Wednesday, 21 November 2018

Cities and the political imagination

an article by Rivke Jaffe (University of Amsterdam, The Netherlands) published in The Sociological Review Volume 66 Issue 6 (November 2018)

Abstract

How can we recognize the political in the city?

How might urban scholars engage with forms of urban politics outside of established sites of research such as those associated with representative democracy or collective mobilizations?

This article suggests that new perspectives on urban politics might be enabled through reinvigorated connections between the social sciences and humanities, and by combining long-term urban ethnography and cultural analysis.

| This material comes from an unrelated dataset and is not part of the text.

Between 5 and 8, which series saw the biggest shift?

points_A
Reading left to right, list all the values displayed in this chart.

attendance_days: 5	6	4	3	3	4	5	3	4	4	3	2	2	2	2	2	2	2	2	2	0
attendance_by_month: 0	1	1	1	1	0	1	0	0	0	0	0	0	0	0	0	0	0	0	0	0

Reading forms of creative expression in relation to power struggles in and over urban space can direct our attention towards negotiations of authority and political belonging that are often overlooked within urban studies.

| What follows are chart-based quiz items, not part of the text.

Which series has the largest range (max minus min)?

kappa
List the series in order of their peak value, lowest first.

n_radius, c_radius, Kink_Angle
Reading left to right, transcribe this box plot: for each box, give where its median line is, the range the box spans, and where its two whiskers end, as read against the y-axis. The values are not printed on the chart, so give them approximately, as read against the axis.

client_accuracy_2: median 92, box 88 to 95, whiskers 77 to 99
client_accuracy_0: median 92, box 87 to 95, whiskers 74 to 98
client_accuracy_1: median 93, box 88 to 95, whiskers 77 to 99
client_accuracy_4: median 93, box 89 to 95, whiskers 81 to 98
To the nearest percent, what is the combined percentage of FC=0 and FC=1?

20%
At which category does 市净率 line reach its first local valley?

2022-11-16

The article explores the possibilities of such an approach by focusing on the idea of the political imagination as socially and materially embedded in urban landscapes. Expressive culture generates both analytical and normative frames, guiding everyday understandings of how urban power works, where and in whose hands it is concentrated, and whether we see this as just or unjust.

Such frames can legitimize or delegitimize specific distributions of urban resources and risks, and can normalize or denaturalize specific structures of decision-making.

Through a discussion of popular music and visual culture, the article considers how everyday practices both feed into, and are informed by, imaginations of urban rule and political belonging.